## Task description:
Give the records again in full, exactly as they appear, but without the pictures.

**** Data to process

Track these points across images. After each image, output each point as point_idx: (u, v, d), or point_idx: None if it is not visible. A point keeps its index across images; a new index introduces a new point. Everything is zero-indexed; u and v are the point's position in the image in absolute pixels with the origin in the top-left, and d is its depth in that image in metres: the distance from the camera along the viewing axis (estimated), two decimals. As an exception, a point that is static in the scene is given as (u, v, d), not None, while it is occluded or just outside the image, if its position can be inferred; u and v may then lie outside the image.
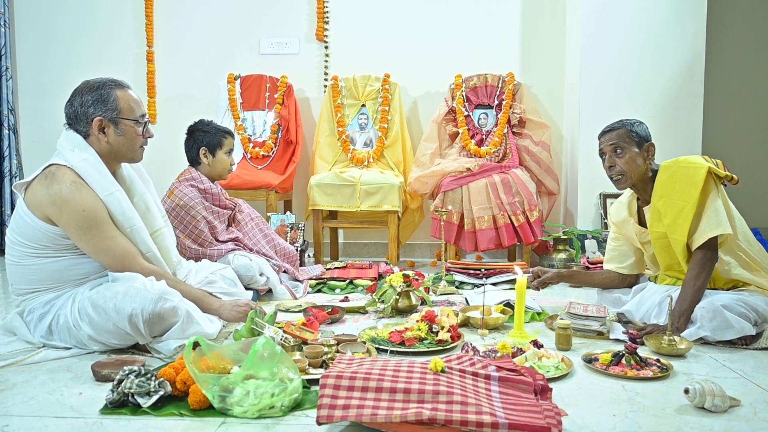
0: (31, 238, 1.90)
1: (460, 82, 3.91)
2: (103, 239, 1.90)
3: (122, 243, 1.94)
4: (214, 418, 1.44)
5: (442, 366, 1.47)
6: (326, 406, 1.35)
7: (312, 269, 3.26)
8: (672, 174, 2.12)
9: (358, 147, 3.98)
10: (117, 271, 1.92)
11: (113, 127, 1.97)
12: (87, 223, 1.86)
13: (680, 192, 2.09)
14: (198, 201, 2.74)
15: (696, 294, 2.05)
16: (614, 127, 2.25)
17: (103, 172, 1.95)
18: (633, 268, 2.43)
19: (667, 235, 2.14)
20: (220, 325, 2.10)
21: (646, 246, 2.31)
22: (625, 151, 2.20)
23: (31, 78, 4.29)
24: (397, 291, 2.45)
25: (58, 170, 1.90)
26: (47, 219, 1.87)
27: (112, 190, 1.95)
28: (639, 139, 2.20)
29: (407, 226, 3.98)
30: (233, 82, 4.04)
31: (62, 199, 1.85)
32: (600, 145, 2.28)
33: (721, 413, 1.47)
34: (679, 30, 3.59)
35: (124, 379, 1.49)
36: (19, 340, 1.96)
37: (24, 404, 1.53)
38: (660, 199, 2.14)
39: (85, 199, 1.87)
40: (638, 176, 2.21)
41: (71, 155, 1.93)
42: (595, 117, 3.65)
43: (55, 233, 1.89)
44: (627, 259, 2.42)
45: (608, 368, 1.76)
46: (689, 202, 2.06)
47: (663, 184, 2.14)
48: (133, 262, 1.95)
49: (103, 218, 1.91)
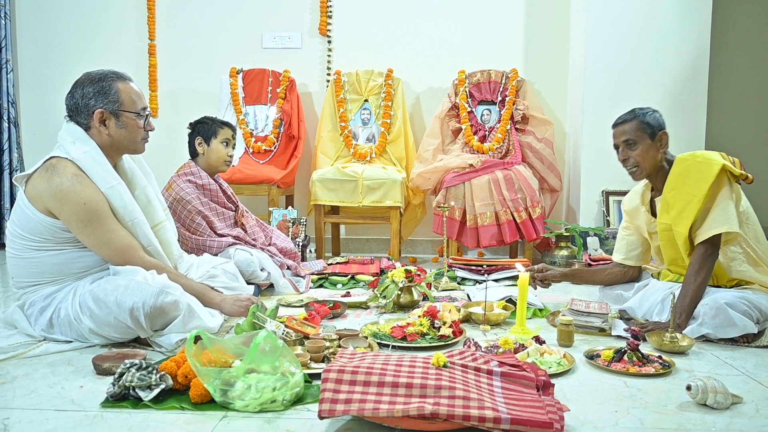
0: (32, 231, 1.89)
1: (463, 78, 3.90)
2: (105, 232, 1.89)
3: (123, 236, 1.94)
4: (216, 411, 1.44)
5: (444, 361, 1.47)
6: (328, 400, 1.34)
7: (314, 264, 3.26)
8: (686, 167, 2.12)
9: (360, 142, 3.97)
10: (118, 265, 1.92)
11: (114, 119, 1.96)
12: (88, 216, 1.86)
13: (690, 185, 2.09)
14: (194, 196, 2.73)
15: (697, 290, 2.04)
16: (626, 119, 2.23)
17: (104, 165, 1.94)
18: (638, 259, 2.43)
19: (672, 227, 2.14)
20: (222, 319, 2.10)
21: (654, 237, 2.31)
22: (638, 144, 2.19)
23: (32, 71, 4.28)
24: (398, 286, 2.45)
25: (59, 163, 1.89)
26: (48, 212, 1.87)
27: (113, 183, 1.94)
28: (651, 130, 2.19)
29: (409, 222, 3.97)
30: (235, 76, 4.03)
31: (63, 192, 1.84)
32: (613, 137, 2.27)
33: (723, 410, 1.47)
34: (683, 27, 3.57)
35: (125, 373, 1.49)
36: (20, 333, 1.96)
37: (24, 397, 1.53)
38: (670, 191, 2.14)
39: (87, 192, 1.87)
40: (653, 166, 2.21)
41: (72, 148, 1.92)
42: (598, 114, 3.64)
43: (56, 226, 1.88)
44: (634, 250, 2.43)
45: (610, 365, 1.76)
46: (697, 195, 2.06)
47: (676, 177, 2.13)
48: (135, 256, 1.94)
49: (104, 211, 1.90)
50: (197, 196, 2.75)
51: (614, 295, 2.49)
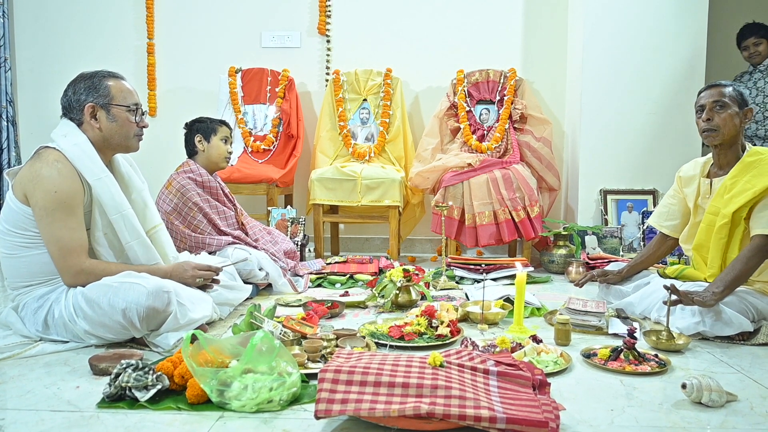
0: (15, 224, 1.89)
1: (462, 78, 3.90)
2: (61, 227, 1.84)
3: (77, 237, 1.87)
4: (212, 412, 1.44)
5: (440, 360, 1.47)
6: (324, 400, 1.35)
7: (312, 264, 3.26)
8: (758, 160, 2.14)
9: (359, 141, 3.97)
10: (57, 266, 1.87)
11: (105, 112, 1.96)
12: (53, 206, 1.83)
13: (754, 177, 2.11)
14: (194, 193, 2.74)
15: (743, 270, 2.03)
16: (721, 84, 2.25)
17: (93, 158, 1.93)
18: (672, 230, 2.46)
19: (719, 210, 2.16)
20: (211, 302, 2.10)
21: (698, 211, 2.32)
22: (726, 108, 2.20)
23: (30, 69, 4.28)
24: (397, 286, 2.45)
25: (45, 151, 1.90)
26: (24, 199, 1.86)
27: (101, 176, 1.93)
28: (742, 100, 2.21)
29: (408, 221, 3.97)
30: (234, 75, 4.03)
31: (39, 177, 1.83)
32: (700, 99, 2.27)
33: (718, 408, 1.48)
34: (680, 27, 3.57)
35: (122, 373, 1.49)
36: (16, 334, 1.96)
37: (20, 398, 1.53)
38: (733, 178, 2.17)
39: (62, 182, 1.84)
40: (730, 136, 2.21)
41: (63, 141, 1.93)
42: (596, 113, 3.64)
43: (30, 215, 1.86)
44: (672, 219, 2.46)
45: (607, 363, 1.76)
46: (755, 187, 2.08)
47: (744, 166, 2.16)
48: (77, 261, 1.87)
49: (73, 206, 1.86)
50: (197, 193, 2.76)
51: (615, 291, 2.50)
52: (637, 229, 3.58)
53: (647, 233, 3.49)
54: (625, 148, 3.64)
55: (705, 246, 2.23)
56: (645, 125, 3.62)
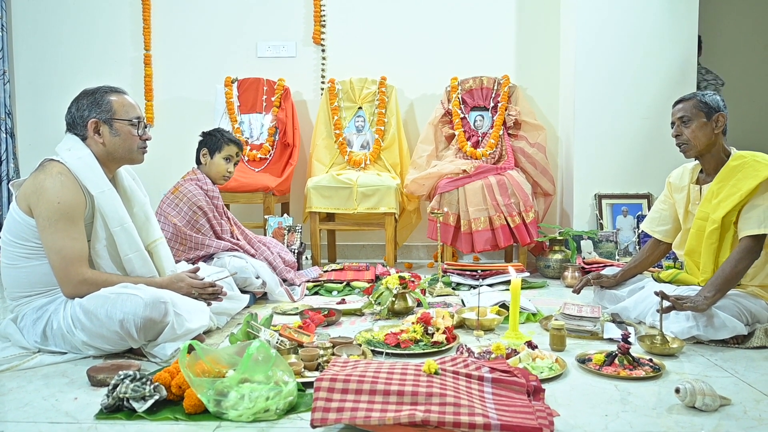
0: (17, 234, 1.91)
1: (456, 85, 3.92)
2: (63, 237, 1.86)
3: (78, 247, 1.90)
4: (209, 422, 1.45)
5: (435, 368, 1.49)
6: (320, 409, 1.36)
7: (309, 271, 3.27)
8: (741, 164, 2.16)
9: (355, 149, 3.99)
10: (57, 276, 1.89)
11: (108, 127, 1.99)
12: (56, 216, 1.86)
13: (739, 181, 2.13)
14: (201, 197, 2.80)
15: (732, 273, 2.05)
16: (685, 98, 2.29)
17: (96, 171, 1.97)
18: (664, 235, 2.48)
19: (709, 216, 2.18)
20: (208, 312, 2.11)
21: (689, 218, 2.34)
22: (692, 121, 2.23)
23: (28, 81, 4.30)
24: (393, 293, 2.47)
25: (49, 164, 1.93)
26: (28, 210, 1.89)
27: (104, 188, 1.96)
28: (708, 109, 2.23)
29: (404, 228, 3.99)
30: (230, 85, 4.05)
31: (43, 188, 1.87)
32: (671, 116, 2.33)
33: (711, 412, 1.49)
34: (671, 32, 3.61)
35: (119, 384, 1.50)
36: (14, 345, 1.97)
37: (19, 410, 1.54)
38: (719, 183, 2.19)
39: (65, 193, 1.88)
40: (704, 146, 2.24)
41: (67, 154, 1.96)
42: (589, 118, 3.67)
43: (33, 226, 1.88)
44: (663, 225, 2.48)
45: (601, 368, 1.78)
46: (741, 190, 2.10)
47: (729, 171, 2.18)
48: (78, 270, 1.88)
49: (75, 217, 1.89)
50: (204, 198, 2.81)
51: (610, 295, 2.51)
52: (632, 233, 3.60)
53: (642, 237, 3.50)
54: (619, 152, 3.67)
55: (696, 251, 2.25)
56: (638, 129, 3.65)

********

## Result of this task:
Track these points across images. After each image, output each point as point_idx: (u, v, d), or point_idx: None if it is not visible. A point keeps its index across images; a new index introduces a new point. Everything is zero-indexed; u and v are the point's position in the image in absolute pixels with the origin in the top-left, and d is its depth in that image in metres: the distance from the camera along the viewing axis (estimated), two decimals. As an exception, a point that is static in the scene is given as (u, v, d), not None, while it is occluded or just outside the image, if its position can be inferred; u and v may then lie outside the image.
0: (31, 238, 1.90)
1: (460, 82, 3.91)
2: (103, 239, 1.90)
3: (122, 243, 1.94)
4: (214, 418, 1.44)
5: (442, 366, 1.47)
6: (326, 406, 1.35)
7: (312, 269, 3.26)
8: (672, 174, 2.12)
9: (358, 147, 3.98)
10: (117, 271, 1.92)
11: (113, 127, 1.97)
12: (87, 223, 1.86)
13: (680, 192, 2.09)
14: (198, 201, 2.74)
15: (696, 294, 2.05)
16: (614, 127, 2.25)
17: (103, 172, 1.95)
18: (633, 268, 2.43)
19: (667, 235, 2.14)
20: (220, 325, 2.10)
21: (646, 246, 2.31)
22: (625, 151, 2.20)
23: (31, 78, 4.29)
24: (397, 291, 2.45)
25: (58, 170, 1.90)
26: (47, 219, 1.87)
27: (112, 190, 1.95)
28: (639, 139, 2.20)
29: (407, 226, 3.98)
30: (233, 82, 4.04)
31: (62, 199, 1.85)
32: (600, 145, 2.28)
33: (721, 413, 1.47)
34: (679, 30, 3.59)
35: (124, 379, 1.49)
36: (19, 340, 1.96)
37: (24, 404, 1.53)
38: (660, 199, 2.14)
39: (85, 199, 1.87)
40: (638, 176, 2.21)
41: (71, 155, 1.93)
42: (595, 117, 3.65)
43: (55, 233, 1.89)
44: (627, 259, 2.42)
45: (608, 368, 1.76)
46: (689, 202, 2.06)
47: (663, 184, 2.14)
48: (133, 262, 1.95)
49: (103, 218, 1.91)
0: (32, 231, 1.89)
1: (463, 78, 3.90)
2: (105, 232, 1.89)
3: (123, 236, 1.94)
4: (216, 411, 1.44)
5: (444, 361, 1.47)
6: (328, 400, 1.34)
7: (314, 264, 3.26)
8: (686, 167, 2.12)
9: (360, 142, 3.97)
10: (118, 265, 1.92)
11: (114, 119, 1.96)
12: (88, 216, 1.86)
13: (690, 185, 2.09)
14: (194, 196, 2.73)
15: (697, 290, 2.04)
16: (626, 119, 2.23)
17: (104, 165, 1.94)
18: (638, 259, 2.43)
19: (672, 227, 2.14)
20: (222, 319, 2.10)
21: (654, 237, 2.31)
22: (638, 144, 2.19)
23: (32, 71, 4.28)
24: (398, 286, 2.45)
25: (59, 163, 1.89)
26: (48, 212, 1.87)
27: (113, 183, 1.94)
28: (651, 130, 2.19)
29: (409, 222, 3.97)
30: (235, 76, 4.03)
31: (63, 192, 1.84)
32: (613, 137, 2.27)
33: (723, 410, 1.47)
34: (683, 27, 3.57)
35: (125, 373, 1.49)
36: (20, 333, 1.96)
37: (24, 397, 1.53)
38: (670, 191, 2.14)
39: (87, 192, 1.87)
40: (653, 166, 2.21)
41: (72, 148, 1.92)
42: (598, 114, 3.64)
43: (56, 226, 1.88)
44: (634, 250, 2.43)
45: (610, 365, 1.76)
46: (697, 195, 2.06)
47: (676, 177, 2.13)
48: (135, 256, 1.94)
49: (104, 211, 1.90)
50: (197, 196, 2.75)
51: (614, 295, 2.49)
0: (15, 224, 1.89)
1: (462, 78, 3.90)
2: (61, 227, 1.84)
3: (77, 237, 1.87)
4: (212, 412, 1.44)
5: (440, 360, 1.47)
6: (324, 400, 1.35)
7: (312, 264, 3.26)
8: (758, 160, 2.14)
9: (359, 141, 3.97)
10: (57, 266, 1.87)
11: (105, 112, 1.96)
12: (53, 206, 1.83)
13: (754, 177, 2.11)
14: (194, 193, 2.74)
15: (743, 270, 2.03)
16: (721, 84, 2.25)
17: (93, 158, 1.93)
18: (672, 230, 2.46)
19: (719, 210, 2.16)
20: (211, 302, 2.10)
21: (698, 211, 2.32)
22: (726, 108, 2.20)
23: (30, 69, 4.28)
24: (397, 286, 2.45)
25: (45, 151, 1.90)
26: (24, 199, 1.86)
27: (101, 176, 1.93)
28: (742, 100, 2.21)
29: (408, 221, 3.97)
30: (234, 75, 4.03)
31: (39, 177, 1.83)
32: (700, 99, 2.27)
33: (718, 408, 1.48)
34: (680, 27, 3.57)
35: (122, 373, 1.49)
36: (16, 334, 1.96)
37: (20, 398, 1.53)
38: (733, 178, 2.17)
39: (62, 182, 1.84)
40: (730, 136, 2.21)
41: (63, 141, 1.93)
42: (596, 113, 3.64)
43: (30, 215, 1.86)
44: (672, 219, 2.46)
45: (607, 363, 1.76)
46: (755, 187, 2.08)
47: (744, 166, 2.16)
48: (77, 261, 1.87)
49: (73, 206, 1.86)
50: (197, 193, 2.76)
51: (615, 291, 2.50)
52: (637, 229, 3.58)
53: (647, 233, 3.49)
54: (625, 148, 3.64)
55: (705, 246, 2.23)
56: (645, 125, 3.62)
0: (17, 234, 1.91)
1: (456, 85, 3.92)
2: (63, 237, 1.86)
3: (78, 247, 1.90)
4: (209, 422, 1.45)
5: (435, 368, 1.49)
6: (320, 409, 1.36)
7: (309, 271, 3.27)
8: (741, 164, 2.16)
9: (355, 149, 3.99)
10: (57, 276, 1.89)
11: (108, 127, 1.99)
12: (56, 216, 1.86)
13: (739, 181, 2.13)
14: (201, 197, 2.80)
15: (732, 273, 2.05)
16: (685, 98, 2.29)
17: (96, 171, 1.97)
18: (664, 235, 2.48)
19: (709, 216, 2.18)
20: (208, 312, 2.11)
21: (689, 218, 2.34)
22: (692, 121, 2.23)
23: (28, 81, 4.30)
24: (393, 293, 2.47)
25: (49, 164, 1.93)
26: (28, 210, 1.89)
27: (104, 188, 1.96)
28: (708, 109, 2.23)
29: (404, 228, 3.99)
30: (230, 85, 4.05)
31: (43, 188, 1.87)
32: (671, 116, 2.33)
33: (711, 412, 1.49)
34: (671, 32, 3.61)
35: (119, 384, 1.50)
36: (14, 345, 1.97)
37: (19, 410, 1.54)
38: (719, 183, 2.19)
39: (65, 193, 1.88)
40: (704, 146, 2.24)
41: (67, 154, 1.96)
42: (589, 118, 3.67)
43: (33, 226, 1.88)
44: (663, 225, 2.48)
45: (601, 368, 1.78)
46: (741, 190, 2.10)
47: (729, 171, 2.18)
48: (78, 270, 1.88)
49: (75, 217, 1.89)
50: (204, 198, 2.81)
51: (610, 295, 2.51)
52: (632, 233, 3.60)
53: (642, 237, 3.50)
54: (619, 152, 3.67)
55: (696, 251, 2.25)
56: (638, 129, 3.65)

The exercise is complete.